** Material for this task follows **
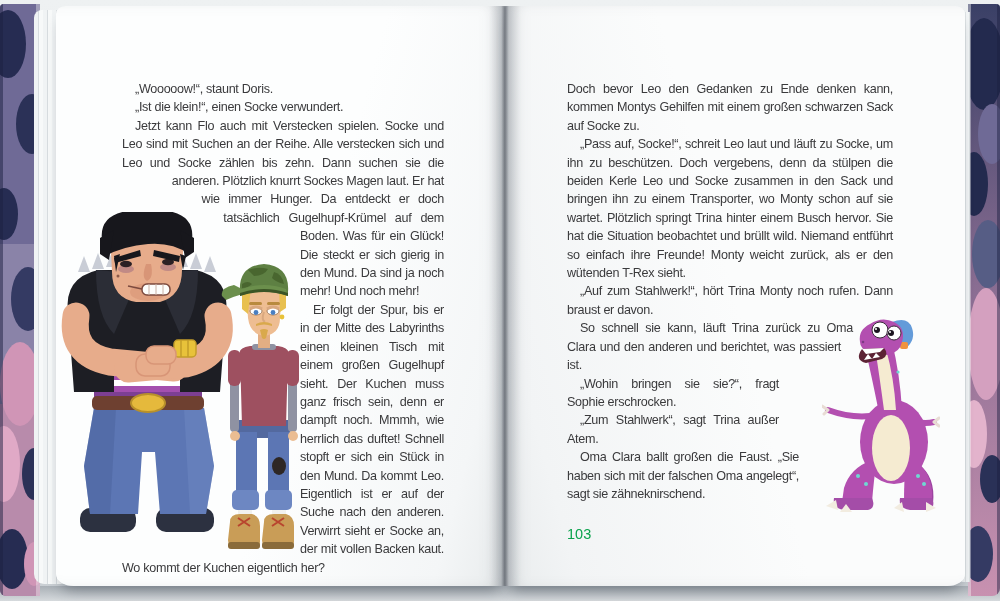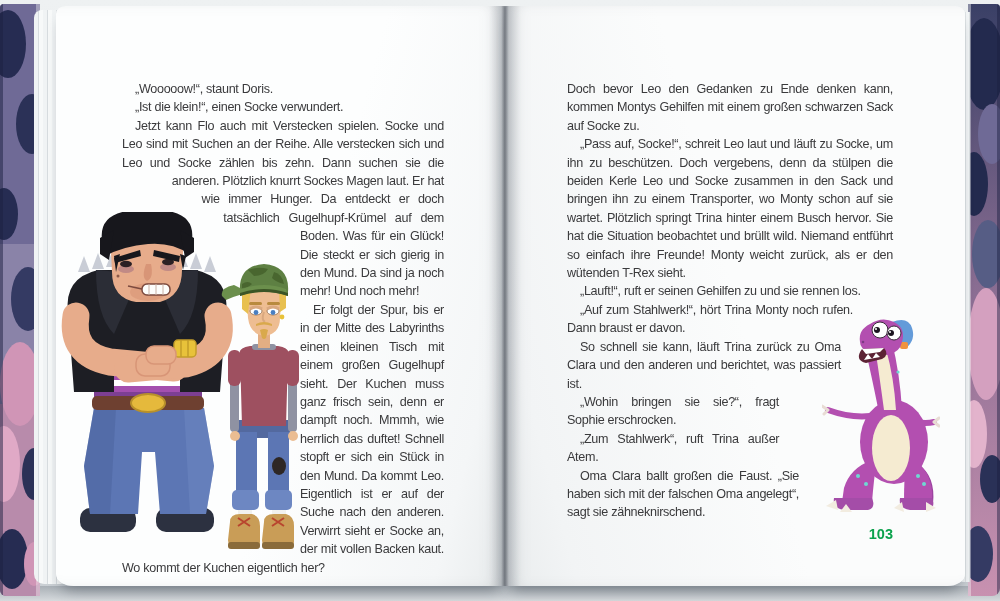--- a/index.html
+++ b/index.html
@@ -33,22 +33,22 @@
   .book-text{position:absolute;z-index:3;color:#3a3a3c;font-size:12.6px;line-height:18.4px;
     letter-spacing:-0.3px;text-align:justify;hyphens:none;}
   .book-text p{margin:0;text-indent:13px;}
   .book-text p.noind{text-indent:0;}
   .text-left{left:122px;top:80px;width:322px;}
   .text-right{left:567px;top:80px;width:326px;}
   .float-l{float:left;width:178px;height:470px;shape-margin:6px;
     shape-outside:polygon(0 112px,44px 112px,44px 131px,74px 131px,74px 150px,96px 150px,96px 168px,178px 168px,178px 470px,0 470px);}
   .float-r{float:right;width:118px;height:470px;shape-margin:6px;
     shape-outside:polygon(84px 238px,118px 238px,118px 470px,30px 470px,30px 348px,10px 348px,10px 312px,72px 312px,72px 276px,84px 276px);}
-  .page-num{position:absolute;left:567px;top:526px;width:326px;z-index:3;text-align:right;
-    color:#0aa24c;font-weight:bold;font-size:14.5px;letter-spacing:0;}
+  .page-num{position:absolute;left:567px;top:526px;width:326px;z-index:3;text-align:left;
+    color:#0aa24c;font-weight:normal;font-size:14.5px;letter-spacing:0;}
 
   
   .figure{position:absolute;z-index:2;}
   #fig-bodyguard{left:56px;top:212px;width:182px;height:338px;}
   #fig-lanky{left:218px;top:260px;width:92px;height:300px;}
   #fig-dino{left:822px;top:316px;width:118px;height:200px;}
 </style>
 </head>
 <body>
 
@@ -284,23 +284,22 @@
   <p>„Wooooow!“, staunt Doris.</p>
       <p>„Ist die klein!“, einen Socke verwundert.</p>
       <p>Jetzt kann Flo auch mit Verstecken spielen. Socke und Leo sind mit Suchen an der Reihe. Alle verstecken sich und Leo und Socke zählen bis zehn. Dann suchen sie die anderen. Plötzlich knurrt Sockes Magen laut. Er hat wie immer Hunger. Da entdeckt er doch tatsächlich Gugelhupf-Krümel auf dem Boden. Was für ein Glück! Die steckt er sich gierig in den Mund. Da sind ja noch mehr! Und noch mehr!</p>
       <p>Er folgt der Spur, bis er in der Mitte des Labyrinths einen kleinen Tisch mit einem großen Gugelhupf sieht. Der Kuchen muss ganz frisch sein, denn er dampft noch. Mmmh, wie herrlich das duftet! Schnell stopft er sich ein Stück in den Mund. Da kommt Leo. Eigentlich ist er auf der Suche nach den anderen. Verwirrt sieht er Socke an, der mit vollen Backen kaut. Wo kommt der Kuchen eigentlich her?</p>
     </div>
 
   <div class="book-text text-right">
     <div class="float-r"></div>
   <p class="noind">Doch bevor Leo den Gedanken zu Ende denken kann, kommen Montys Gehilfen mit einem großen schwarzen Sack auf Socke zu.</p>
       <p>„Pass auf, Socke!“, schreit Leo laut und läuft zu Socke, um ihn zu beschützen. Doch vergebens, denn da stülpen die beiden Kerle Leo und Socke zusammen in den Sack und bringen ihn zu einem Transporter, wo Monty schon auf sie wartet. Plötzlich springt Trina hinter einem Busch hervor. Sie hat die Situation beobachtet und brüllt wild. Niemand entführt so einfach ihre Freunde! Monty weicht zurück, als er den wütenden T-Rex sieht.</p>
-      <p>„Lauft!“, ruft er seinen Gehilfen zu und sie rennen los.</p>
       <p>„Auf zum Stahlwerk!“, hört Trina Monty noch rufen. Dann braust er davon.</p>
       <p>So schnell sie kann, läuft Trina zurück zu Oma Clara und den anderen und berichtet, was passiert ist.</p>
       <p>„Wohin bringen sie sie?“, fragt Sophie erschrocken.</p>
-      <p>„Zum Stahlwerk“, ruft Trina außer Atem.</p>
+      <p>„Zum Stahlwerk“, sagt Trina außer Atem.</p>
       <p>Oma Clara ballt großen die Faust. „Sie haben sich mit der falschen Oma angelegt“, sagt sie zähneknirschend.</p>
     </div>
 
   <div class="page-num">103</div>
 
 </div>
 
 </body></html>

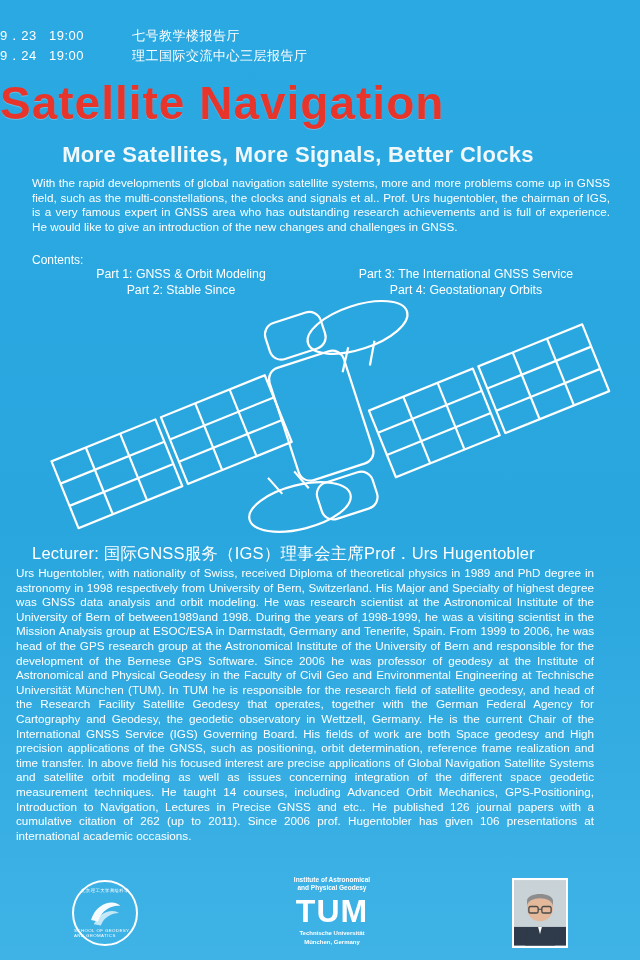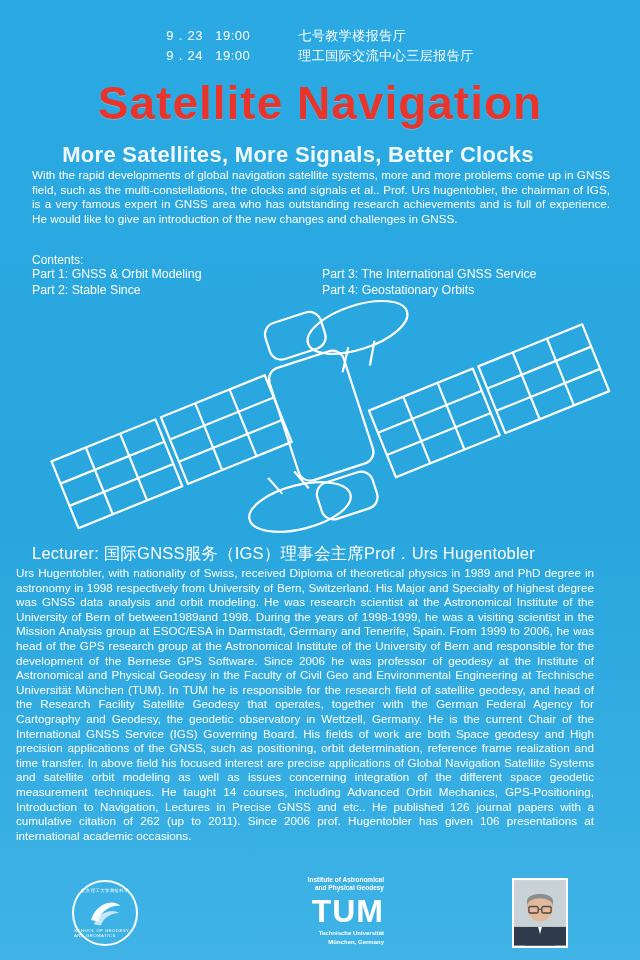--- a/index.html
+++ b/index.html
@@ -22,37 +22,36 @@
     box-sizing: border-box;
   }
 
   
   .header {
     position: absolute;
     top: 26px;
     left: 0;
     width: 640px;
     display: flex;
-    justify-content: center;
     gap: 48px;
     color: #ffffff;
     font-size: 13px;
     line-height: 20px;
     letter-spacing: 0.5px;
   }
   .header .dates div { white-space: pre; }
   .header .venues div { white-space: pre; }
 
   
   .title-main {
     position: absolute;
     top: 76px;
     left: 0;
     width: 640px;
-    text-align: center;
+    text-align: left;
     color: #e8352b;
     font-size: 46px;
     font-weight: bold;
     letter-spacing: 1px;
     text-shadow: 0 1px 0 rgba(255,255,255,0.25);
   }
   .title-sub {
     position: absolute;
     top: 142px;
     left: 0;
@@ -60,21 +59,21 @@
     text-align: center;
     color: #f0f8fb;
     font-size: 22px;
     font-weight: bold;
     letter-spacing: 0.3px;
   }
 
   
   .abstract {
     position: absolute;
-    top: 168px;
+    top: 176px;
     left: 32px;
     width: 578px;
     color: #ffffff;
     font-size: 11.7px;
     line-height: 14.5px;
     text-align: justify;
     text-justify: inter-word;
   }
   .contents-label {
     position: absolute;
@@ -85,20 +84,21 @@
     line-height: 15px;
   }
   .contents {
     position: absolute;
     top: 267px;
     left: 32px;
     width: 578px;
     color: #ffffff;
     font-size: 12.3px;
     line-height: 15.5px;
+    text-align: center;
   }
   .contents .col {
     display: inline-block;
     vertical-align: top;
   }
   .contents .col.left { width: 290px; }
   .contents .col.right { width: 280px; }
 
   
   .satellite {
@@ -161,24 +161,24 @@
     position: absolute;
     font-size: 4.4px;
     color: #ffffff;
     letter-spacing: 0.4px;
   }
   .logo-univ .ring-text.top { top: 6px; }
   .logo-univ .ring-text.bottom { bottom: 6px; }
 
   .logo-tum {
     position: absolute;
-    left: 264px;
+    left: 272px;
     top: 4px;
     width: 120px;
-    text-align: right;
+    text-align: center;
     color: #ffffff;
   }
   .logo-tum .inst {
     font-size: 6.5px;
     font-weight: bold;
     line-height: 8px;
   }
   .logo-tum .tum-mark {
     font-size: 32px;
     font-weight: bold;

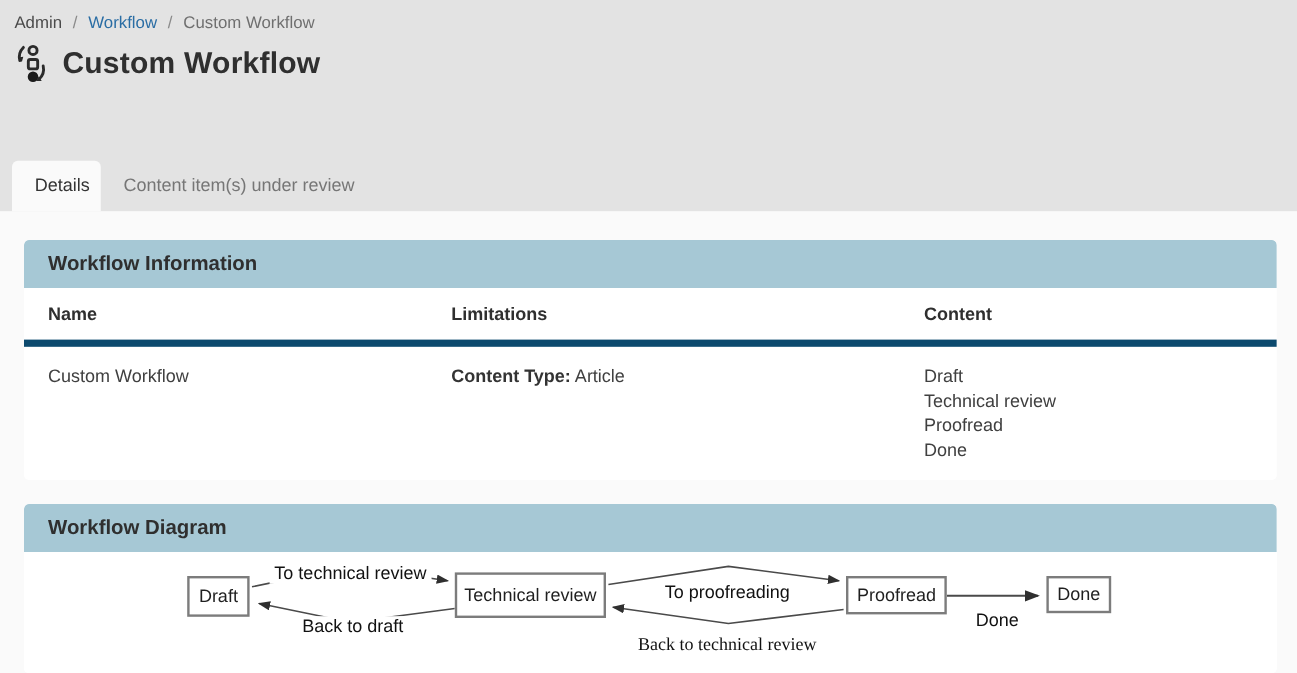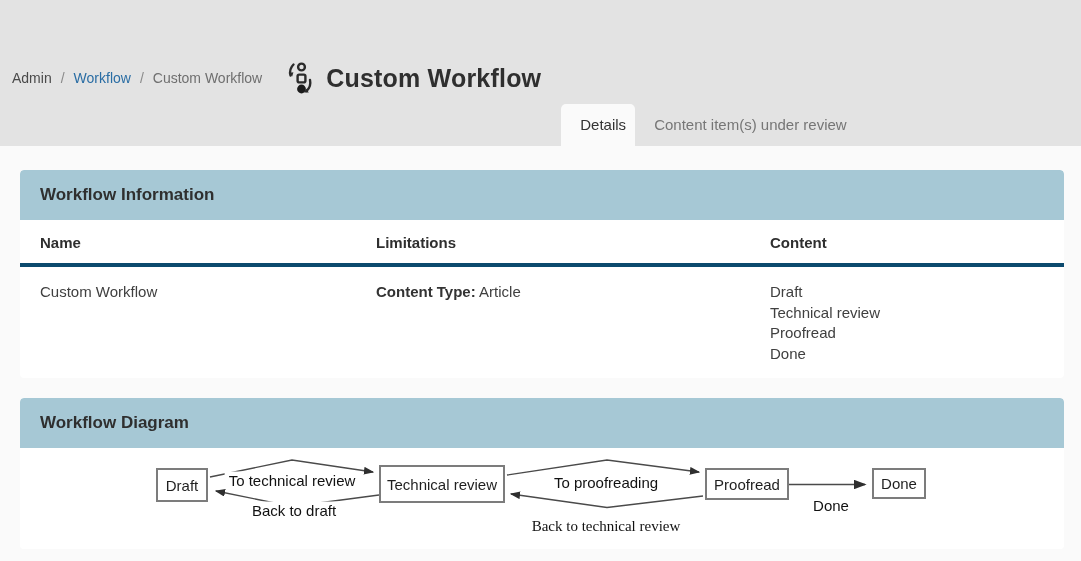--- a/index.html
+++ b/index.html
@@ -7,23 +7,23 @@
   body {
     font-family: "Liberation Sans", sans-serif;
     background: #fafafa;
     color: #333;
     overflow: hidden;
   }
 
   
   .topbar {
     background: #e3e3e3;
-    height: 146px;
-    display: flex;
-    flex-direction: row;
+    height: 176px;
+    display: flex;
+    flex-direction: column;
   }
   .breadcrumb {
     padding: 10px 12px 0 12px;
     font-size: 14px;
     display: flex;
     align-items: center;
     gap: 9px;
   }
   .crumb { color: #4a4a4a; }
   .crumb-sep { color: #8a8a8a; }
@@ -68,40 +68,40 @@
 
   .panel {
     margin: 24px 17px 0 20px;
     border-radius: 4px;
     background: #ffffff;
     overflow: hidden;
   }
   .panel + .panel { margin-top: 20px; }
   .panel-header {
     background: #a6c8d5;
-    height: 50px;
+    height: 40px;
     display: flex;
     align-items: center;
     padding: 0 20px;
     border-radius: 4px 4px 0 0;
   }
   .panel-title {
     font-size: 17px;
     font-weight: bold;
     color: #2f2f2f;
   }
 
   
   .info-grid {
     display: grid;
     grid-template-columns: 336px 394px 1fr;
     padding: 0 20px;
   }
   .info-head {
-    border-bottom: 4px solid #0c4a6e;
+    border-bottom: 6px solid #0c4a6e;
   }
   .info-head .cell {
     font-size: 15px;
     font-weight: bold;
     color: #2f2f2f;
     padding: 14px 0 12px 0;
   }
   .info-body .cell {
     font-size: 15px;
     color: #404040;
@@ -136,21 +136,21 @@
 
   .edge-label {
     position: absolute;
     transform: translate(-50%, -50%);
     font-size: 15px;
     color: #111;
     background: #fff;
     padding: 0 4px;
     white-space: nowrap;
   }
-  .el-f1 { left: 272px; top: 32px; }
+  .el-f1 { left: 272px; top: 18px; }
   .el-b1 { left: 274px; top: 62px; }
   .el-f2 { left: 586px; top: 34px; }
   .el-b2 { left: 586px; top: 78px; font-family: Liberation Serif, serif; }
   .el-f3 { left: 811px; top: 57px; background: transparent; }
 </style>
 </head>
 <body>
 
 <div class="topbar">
** End of Material for this task **
Exercise requirements
Select and copy each line from the data that includes the word "justify".

Result of the task
     letter-spacing:-0.3px;text-align:justify;hyphens:none;}
-    justify-content: center;
     text-align: justify;
     text-justify: inter-word;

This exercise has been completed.